File Photo: An Egyptian woman shops at a fruit market in Cairo. AFP
In its economic updated report for MENA region, the WB noted its forecast for GDP growth in Egypt for these two fiscal years falls below the 6.6 percent achieved by the country in FY2021/2022.
The WB report cited improvements in the country’s reserves due to the increase in revenues of tourism and Suez Canal as well as foreign financing.
However, the WB report found that hard currency shortage in the country persists.
Moreover, the WB report said that the country’s capital and financial account would remain under pressure.
The WB report expects that the budget deficit would widen to seven percent of GDP at the end of the current FY2022/2023, up from 6.2 percent in FY2021/2022.
Fiscal pressures and the valuation effect from the Egyptian pound devaluation are projected to drive the country’s debt-to-GDP ratio to projected 95.5 percent by end of current FY2022/2023, up from 88.3 percent a year earlier.
“The $1.5 billion Sukuk [that were recently issued] provided some relief for external debt repayment during current FY2022/2023,” the report noted.
However, the WB cautioned that the burden of the high interest rate of these Sukuk “may discourage further issuances before international financial conditions improve.”
Inflation forecast: Good news
On the other hand, the WB projected that the inflation rate would drop to 18.9 percent by the end of FY2022/2023, down from the current 30.9 percent.
The inflation rate in FY2023/2024 would drop to 15 percent by the end of FY2023/2024, the report added.
The WB also projected that Egypt’s current account balance would drop to 3.4 percent in 2023 and three percent in 2024, down from 3.5 percent recorded in 2022.
MENA: Slowing down
On a regional level, the WB expected economies in the Middle East and North Africa (MENA) region to grow at a slower pace in 2023.
It said soaring inflation, driven by increases in food prices mainly, would pressure on poorer households and raise food insecurity across the region.
It projected MENA’s GDP growth to slow to 3 percent in 2023, down from 5.8 percent achieved in 2022.
The WB said “oil exporters, who benefited from a windfall in 2022, will experience slower growth.”
Despite that, “a large gap remains between high-income countries and the rest of the region,” the report said.
“Real GDP per capita growth, a better proxy for living standards, is expected to slow down to 1.6 percent in 2023 from 4.4 percent in 2022.”

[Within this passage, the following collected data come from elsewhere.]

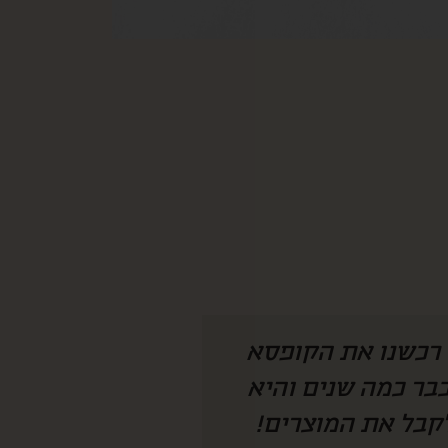
 היה צריך להמציא
איזו קופסא מהמ
חנו מחכים לקופסא
לחמתי שגרה בחו״
 מצליחה להפתיע
ככ התרגש ונהנת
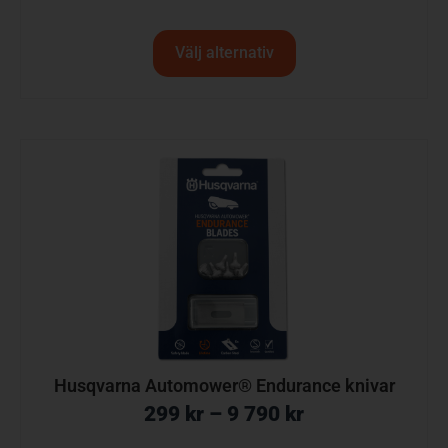
Välj alternativ
Husqvarna Automower® Endurance knivar
299
kr
–
9 790
kr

Inflation in the region rose dramatically in 2022, particularly in countries that experienced currency depreciations, the report noted.

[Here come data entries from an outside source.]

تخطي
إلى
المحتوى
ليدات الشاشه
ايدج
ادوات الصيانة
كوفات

In this respect, the WB said eight out of 16 countries suffered from double-digit food price inflation or higher, which disproportionately affected poorer households who spend more of their budgets on food compared to higher-income ones.
“Food price inflation is having a devastating impact on poor families. The long-term implications of food insecurity will be felt for generations and sadly limit prospects for many, many young people,” said Ferid Belhaj, World Bank Vice President for the MENA region.
“The human and economic cost of inaction is immense and bold policies are needed in a region where young people make up more than half of the population,” Belhaj added.